** Opening RECORD SET block **

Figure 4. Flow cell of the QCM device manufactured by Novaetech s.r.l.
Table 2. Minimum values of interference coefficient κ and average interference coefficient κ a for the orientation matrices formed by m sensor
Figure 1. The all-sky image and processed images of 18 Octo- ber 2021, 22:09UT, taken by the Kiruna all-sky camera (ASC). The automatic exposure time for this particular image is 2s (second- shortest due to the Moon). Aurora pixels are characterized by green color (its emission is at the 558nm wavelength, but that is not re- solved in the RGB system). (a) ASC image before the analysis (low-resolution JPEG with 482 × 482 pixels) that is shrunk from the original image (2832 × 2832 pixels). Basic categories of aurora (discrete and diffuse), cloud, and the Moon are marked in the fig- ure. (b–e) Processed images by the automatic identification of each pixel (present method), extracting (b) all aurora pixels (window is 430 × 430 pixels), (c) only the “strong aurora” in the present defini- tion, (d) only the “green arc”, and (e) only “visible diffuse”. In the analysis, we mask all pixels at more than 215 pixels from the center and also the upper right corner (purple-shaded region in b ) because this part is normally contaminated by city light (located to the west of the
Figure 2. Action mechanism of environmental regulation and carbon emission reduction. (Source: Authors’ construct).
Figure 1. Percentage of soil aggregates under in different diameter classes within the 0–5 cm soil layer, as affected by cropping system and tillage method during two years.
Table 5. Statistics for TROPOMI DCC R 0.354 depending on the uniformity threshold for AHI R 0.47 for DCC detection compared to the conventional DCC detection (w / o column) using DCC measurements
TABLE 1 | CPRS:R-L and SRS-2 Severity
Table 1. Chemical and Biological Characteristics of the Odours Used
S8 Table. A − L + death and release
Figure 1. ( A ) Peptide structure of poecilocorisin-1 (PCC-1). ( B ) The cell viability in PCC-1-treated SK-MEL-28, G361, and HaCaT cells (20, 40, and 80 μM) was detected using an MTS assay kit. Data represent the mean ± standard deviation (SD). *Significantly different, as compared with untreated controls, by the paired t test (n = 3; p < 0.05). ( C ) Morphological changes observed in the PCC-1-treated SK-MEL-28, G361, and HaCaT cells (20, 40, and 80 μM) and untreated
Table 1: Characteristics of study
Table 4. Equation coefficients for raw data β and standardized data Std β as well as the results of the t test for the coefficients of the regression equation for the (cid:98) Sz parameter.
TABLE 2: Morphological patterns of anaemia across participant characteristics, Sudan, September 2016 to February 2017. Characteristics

** Closing RECORD SET block **

*THE PROBLEM*
Could you write out only the lines of the listing above from the one that contains "Table 1. Chemical" through its final line, exactly and inclusive?

*SOLUTION FOR THIS PROBLEM*
Table 1. Chemical and Biological Characteristics of the Odours Used
S8 Table. A − L + death and release
Figure 1. ( A ) Peptide structure of poecilocorisin-1 (PCC-1). ( B ) The cell viability in PCC-1-treated SK-MEL-28, G361, and HaCaT cells (20, 40, and 80 μM) was detected using an MTS assay kit. Data represent the mean ± standard deviation (SD). *Significantly different, as compared with untreated controls, by the paired t test (n = 3; p < 0.05). ( C ) Morphological changes observed in the PCC-1-treated SK-MEL-28, G361, and HaCaT cells (20, 40, and 80 μM) and untreated
Table 1: Characteristics of study
Table 4. Equation coefficients for raw data β and standardized data Std β as well as the results of the t test for the coefficients of the regression equation for the (cid:98) Sz parameter.
TABLE 2: Morphological patterns of anaemia across participant characteristics, Sudan, September 2016 to February 2017. Characteristics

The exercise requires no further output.